● Prompt: Reproduce every line of the data, exactly and without its pictures.

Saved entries

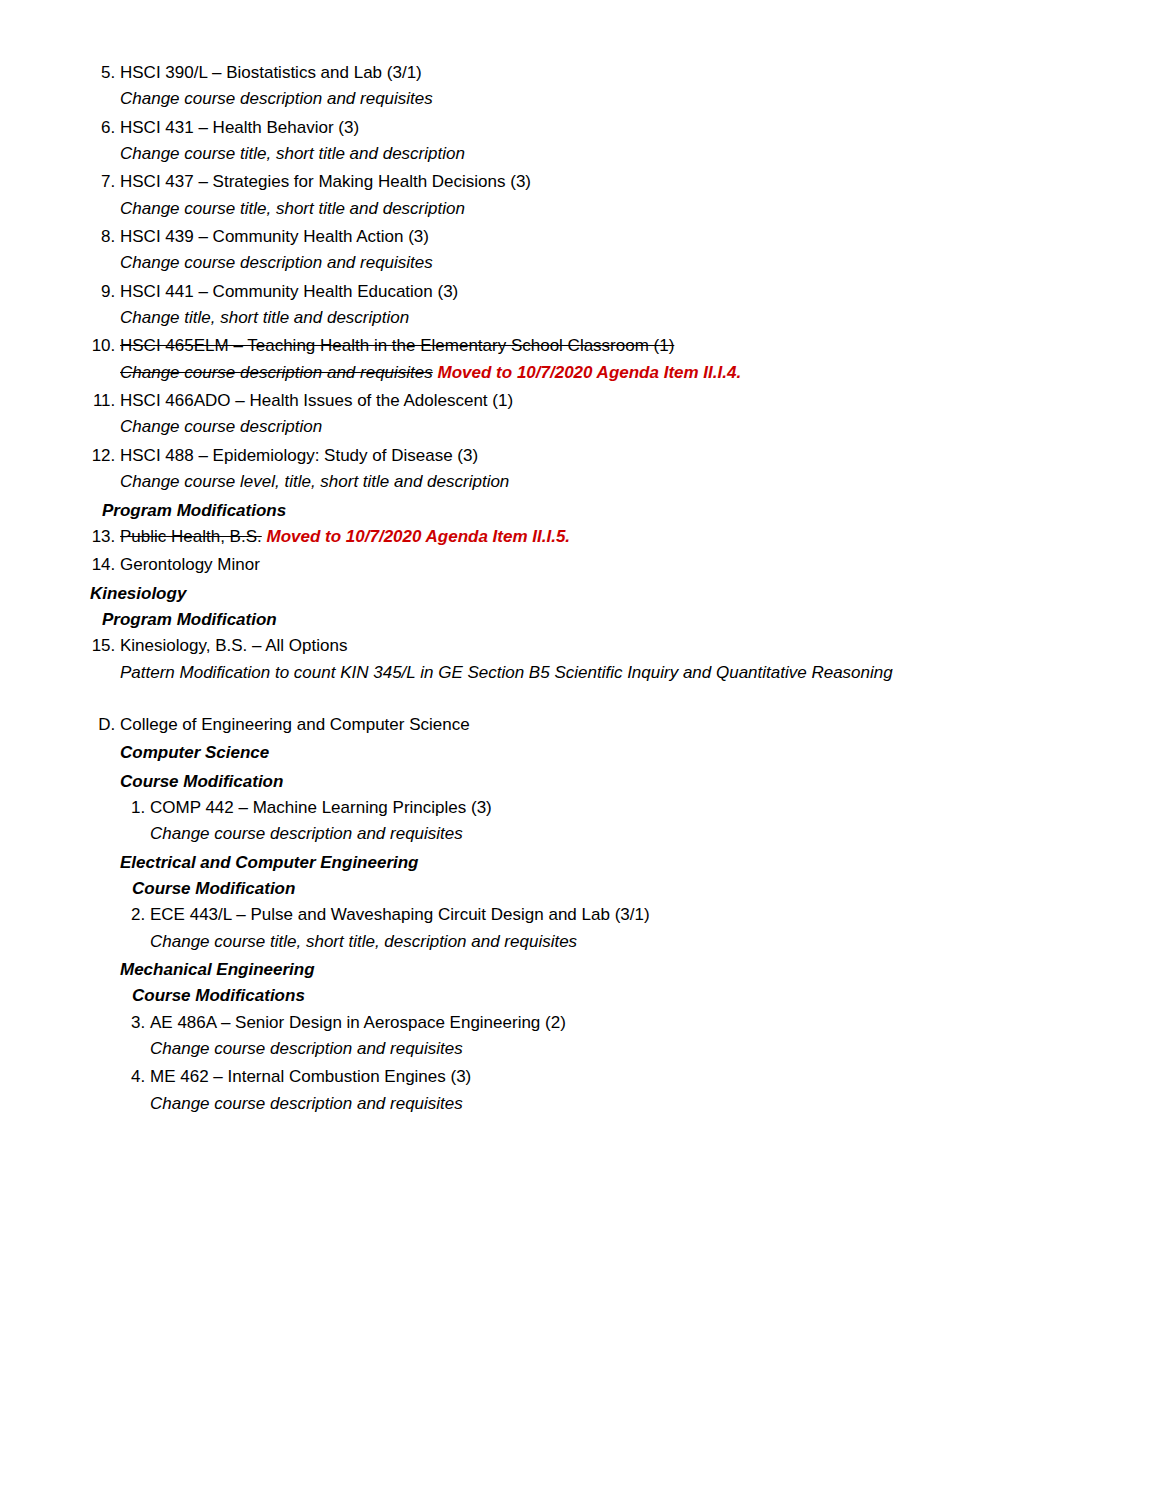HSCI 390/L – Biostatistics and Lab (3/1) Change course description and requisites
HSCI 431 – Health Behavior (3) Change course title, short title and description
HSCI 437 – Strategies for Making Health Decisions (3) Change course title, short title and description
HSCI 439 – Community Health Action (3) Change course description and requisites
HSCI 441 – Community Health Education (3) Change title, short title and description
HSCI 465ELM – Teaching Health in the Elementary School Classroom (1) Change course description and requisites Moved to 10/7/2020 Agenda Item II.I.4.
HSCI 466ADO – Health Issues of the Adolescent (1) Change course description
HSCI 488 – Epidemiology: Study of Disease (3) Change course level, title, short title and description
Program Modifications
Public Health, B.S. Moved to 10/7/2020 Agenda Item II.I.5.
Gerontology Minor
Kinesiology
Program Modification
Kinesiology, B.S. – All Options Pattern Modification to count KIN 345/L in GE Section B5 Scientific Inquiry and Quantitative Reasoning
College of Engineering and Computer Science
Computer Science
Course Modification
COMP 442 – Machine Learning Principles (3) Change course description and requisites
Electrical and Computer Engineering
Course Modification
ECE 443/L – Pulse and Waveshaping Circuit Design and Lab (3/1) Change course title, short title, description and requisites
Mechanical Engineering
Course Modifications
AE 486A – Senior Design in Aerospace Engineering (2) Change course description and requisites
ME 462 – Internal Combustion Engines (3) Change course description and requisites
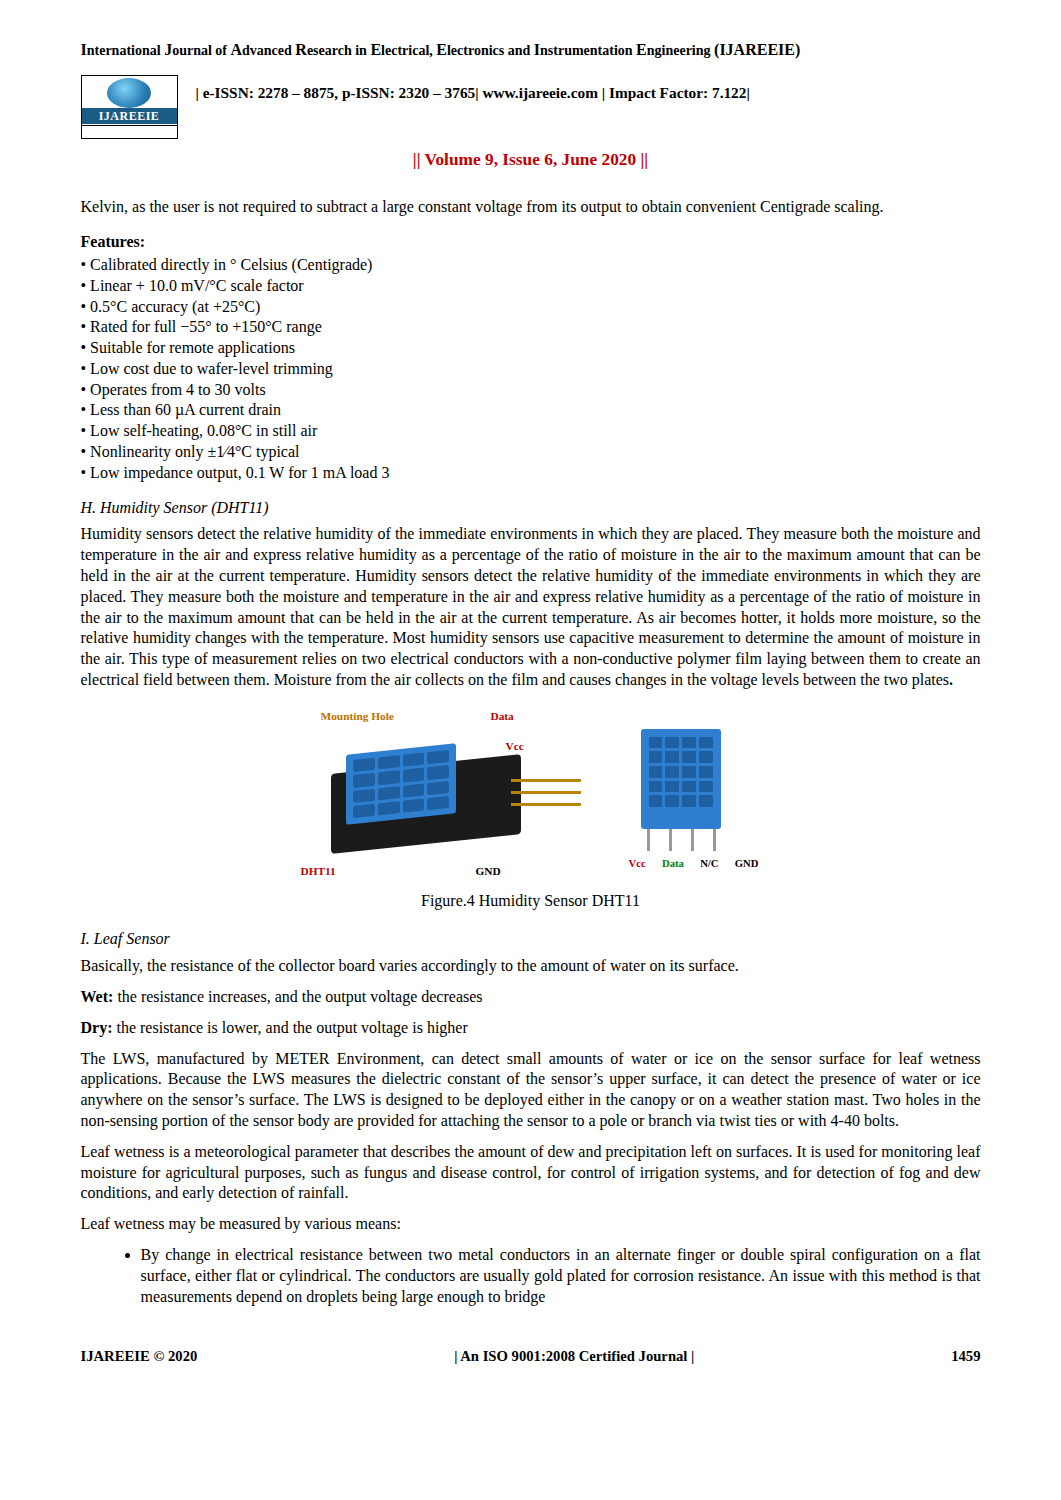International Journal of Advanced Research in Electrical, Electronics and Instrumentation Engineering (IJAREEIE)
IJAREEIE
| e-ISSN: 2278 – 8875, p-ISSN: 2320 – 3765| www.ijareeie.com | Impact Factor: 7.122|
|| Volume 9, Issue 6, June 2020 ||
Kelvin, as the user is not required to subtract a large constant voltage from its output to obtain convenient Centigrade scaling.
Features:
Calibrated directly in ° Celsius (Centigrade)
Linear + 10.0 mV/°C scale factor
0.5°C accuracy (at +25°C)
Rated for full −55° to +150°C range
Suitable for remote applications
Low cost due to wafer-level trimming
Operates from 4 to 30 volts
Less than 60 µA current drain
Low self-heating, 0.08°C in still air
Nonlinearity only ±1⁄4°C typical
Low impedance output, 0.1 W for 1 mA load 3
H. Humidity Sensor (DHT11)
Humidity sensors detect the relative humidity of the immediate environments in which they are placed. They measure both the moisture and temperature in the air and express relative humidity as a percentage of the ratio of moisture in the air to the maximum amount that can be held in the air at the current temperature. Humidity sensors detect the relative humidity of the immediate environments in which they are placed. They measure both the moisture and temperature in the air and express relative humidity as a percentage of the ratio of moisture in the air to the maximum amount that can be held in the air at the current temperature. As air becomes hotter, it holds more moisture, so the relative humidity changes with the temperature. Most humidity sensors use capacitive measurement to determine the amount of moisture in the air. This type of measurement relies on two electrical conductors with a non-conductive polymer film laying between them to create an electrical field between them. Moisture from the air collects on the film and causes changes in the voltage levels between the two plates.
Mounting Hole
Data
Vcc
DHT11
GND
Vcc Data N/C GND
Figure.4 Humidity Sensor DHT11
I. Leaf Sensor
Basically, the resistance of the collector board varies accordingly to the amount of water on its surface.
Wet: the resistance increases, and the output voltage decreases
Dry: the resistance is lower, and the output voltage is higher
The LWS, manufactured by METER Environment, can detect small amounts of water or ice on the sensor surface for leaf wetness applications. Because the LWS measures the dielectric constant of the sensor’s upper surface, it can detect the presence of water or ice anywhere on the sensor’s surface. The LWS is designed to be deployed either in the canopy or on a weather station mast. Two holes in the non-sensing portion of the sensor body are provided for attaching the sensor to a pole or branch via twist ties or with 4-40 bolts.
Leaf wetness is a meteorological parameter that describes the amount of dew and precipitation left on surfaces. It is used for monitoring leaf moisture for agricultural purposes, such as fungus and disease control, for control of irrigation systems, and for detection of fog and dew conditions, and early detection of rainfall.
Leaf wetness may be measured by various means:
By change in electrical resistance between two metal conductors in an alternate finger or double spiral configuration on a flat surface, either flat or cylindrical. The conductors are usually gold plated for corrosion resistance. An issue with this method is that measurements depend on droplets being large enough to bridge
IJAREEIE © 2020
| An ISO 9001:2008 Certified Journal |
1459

● Solved exercise:
HSCI 390/L – Biostatistics and Lab (3/1) Change course description and requisites
HSCI 431 – Health Behavior (3) Change course title, short title and description
HSCI 437 – Strategies for Making Health Decisions (3) Change course title, short title and description
HSCI 439 – Community Health Action (3) Change course description and requisites
HSCI 441 – Community Health Education (3) Change title, short title and description
HSCI 465ELM – Teaching Health in the Elementary School Classroom (1) Change course description and requisites Moved to 10/7/2020 Agenda Item II.I.4.
HSCI 466ADO – Health Issues of the Adolescent (1) Change course description
HSCI 488 – Epidemiology: Study of Disease (3) Change course level, title, short title and description
Program Modifications
Public Health, B.S. Moved to 10/7/2020 Agenda Item II.I.5.
Gerontology Minor
Kinesiology
Program Modification
Kinesiology, B.S. – All Options Pattern Modification to count KIN 345/L in GE Section B5 Scientific Inquiry and Quantitative Reasoning
College of Engineering and Computer Science
Computer Science
Course Modification
COMP 442 – Machine Learning Principles (3) Change course description and requisites
Electrical and Computer Engineering
Course Modification
ECE 443/L – Pulse and Waveshaping Circuit Design and Lab (3/1) Change course title, short title, description and requisites
Mechanical Engineering
Course Modifications
AE 486A – Senior Design in Aerospace Engineering (2) Change course description and requisites
ME 462 – Internal Combustion Engines (3) Change course description and requisites
International Journal of Advanced Research in Electrical, Electronics and Instrumentation Engineering (IJAREEIE)
IJAREEIE
| e-ISSN: 2278 – 8875, p-ISSN: 2320 – 3765| www.ijareeie.com | Impact Factor: 7.122|
|| Volume 9, Issue 6, June 2020 ||
Kelvin, as the user is not required to subtract a large constant voltage from its output to obtain convenient Centigrade scaling.
Features:
Calibrated directly in ° Celsius (Centigrade)
Linear + 10.0 mV/°C scale factor
0.5°C accuracy (at +25°C)
Rated for full −55° to +150°C range
Suitable for remote applications
Low cost due to wafer-level trimming
Operates from 4 to 30 volts
Less than 60 µA current drain
Low self-heating, 0.08°C in still air
Nonlinearity only ±1⁄4°C typical
Low impedance output, 0.1 W for 1 mA load 3
H. Humidity Sensor (DHT11)
Humidity sensors detect the relative humidity of the immediate environments in which they are placed. They measure both the moisture and temperature in the air and express relative humidity as a percentage of the ratio of moisture in the air to the maximum amount that can be held in the air at the current temperature. Humidity sensors detect the relative humidity of the immediate environments in which they are placed. They measure both the moisture and temperature in the air and express relative humidity as a percentage of the ratio of moisture in the air to the maximum amount that can be held in the air at the current temperature. As air becomes hotter, it holds more moisture, so the relative humidity changes with the temperature. Most humidity sensors use capacitive measurement to determine the amount of moisture in the air. This type of measurement relies on two electrical conductors with a non-conductive polymer film laying between them to create an electrical field between them. Moisture from the air collects on the film and causes changes in the voltage levels between the two plates.
Mounting Hole
Data
Vcc
DHT11
GND
Vcc Data N/C GND
Figure.4 Humidity Sensor DHT11
I. Leaf Sensor
Basically, the resistance of the collector board varies accordingly to the amount of water on its surface.
Wet: the resistance increases, and the output voltage decreases
Dry: the resistance is lower, and the output voltage is higher
The LWS, manufactured by METER Environment, can detect small amounts of water or ice on the sensor surface for leaf wetness applications. Because the LWS measures the dielectric constant of the sensor’s upper surface, it can detect the presence of water or ice anywhere on the sensor’s surface. The LWS is designed to be deployed either in the canopy or on a weather station mast. Two holes in the non-sensing portion of the sensor body are provided for attaching the sensor to a pole or branch via twist ties or with 4-40 bolts.
Leaf wetness is a meteorological parameter that describes the amount of dew and precipitation left on surfaces. It is used for monitoring leaf moisture for agricultural purposes, such as fungus and disease control, for control of irrigation systems, and for detection of fog and dew conditions, and early detection of rainfall.
Leaf wetness may be measured by various means:
By change in electrical resistance between two metal conductors in an alternate finger or double spiral configuration on a flat surface, either flat or cylindrical. The conductors are usually gold plated for corrosion resistance. An issue with this method is that measurements depend on droplets being large enough to bridge
IJAREEIE © 2020
| An ISO 9001:2008 Certified Journal |
1459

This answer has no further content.